Blend all ingredients together until smooth. Serve!

Saturday 3 March 2012

Sylvia Says #2: Vegan Sausage Rolls


Each day I ask Sylvia what we should have for dinner. She usually answers "sausage rolls".

It's hard to express just how seriously good this recipe is. I came across it on a blog years ago and I have been impressing omnivores with it ever since. 

Before you try it, it's hard to believe that all the random ingredients in these will be so delicious together and so similar to sausage rolls in texture and taste. In fact, it took me some time to convince one very committed meat eater that these do not contain meat.

These sausage rolls are a hit with Sylvia. She loves being able to eat them with her hands and dip them in tomato sauce. Puff pastry (Borg's is vegan) may not be the healthiest thing in the world, but the filling contains lots of healthy stuff like oats, tofu and pecans.

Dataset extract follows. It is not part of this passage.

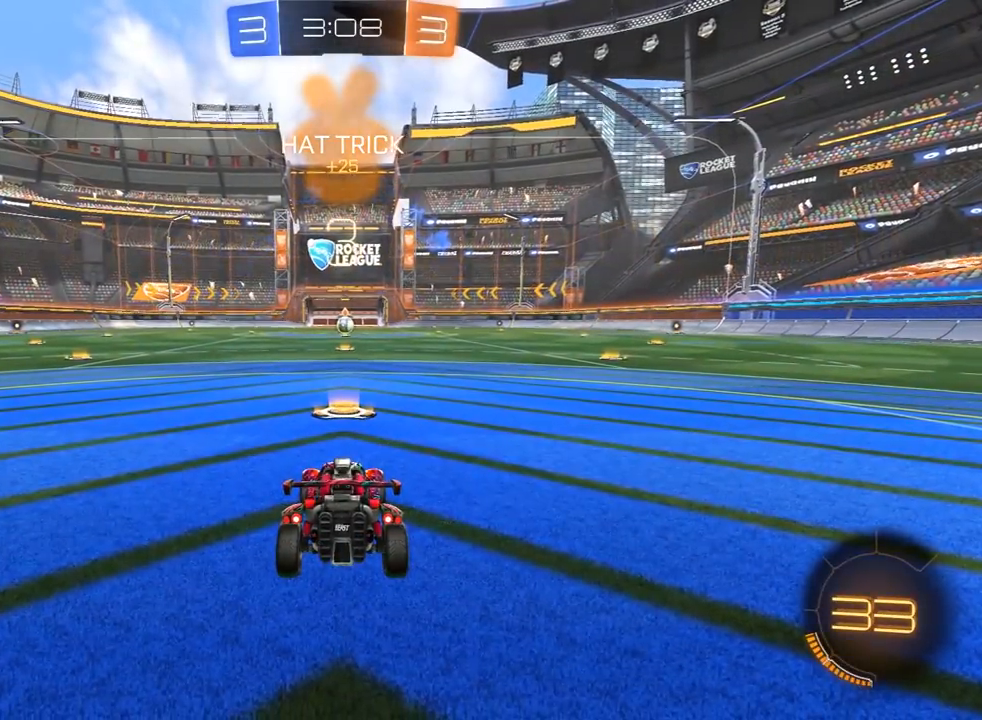
{"dt_ms": 500, "buttons": ["R1", "R2", "L3", "R3"], "left_stick": "center", "right_stick": "center", "events": [[200, "R1", "down"], [217, "R3", "down"], [267, "L3", "down"], [283, "R3", "up"], [350, "L3", "up"], [350, "R3", "down"], [433, "R3", "up"], [450, "L3", "down"], [483, "R3", "down"]]}
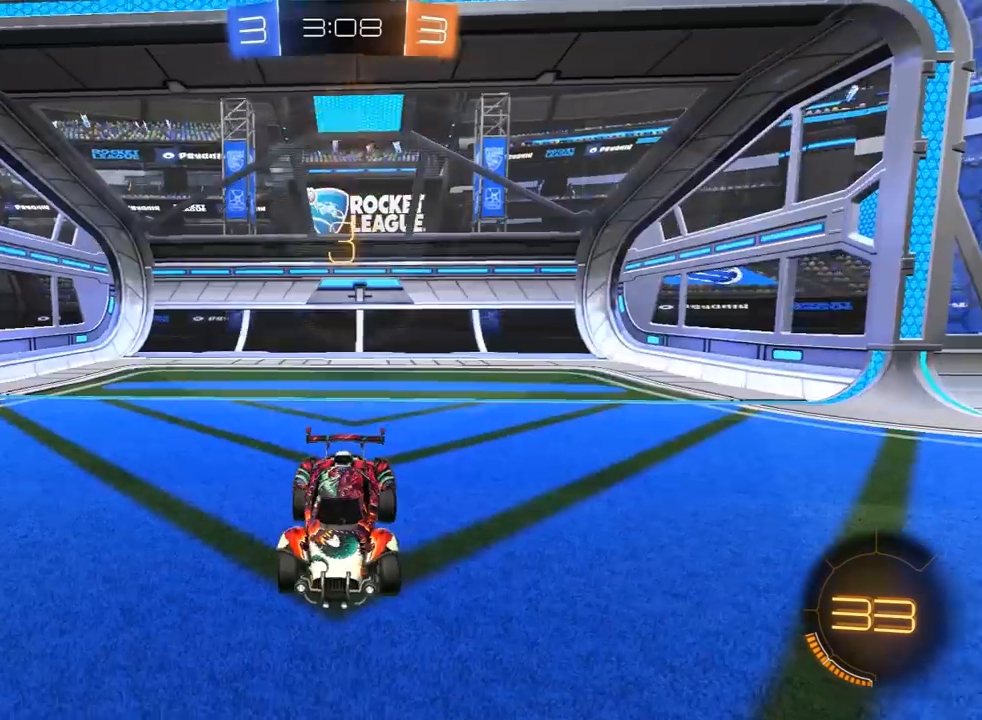
{"dt_ms": 500, "buttons": ["R1", "R2", "L3"], "left_stick": "center", "right_stick": "center", "events": [[50, "L3", "up"], [50, "R3", "up"], [233, "L3", "down"], [233, "R3", "down"], [333, "L3", "up"], [400, "L3", "down"], [467, "R3", "up"]]}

Make them for parties or just for dinner! You can find the recipe here.




Friday 2 March 2012

Sylvia Says #1: "Cheesy" Pasta

Cooking for a toddler can be challenging in many ways, but I love it. Nothing matches the exhilaration of watching them eat and enjoy your food when you know that their praise is dished out so sparingly and honestly! 

It has made me a more flexible and open minded cook. After slaving away in the kitchen for hours on a dish you are super excited about only to have your toddler take one mouthful and proceed to spit it out in disgust, you need to a) laugh, and b) think of other food options!

I think that taste is only part of the reason why toddlers try and enjoy some foods and not others. Certain textures and appearances seem to turn Sylvia off. Control is also important for her - if she feels pressured, or that eating the food is not her idea, forget it!

Over the past few years I have found many great tips and recipes on blogs that have inspired me. I always find it fascinating to read about what other vegan toddlers are eating, although tastes vary a lot of course. 

So now I'd like to share some of the food, in no particular order, that Sylvia loves the best!

"Cheesy" Pasta

OK, so there is not a veggie in sight and you wouldn't call it a balanced meal on its own. It is so simple that it can hardly be called a recipe. But this is a quick and reasonably healthy snack or part of a meal, full of B vitamins and good fats. The grapeseed oil has a unique 'buttery' taste that really makes this dish.

1 cup of pasta (approx)
2 tbsp of savoury yeast (called nutritional yeast in the US)
1-2 tbsp grapeseed oil
Pinch of salt

Cook pasta and drain. Immediately mix though the savoury yeast, oil and salt. Serve!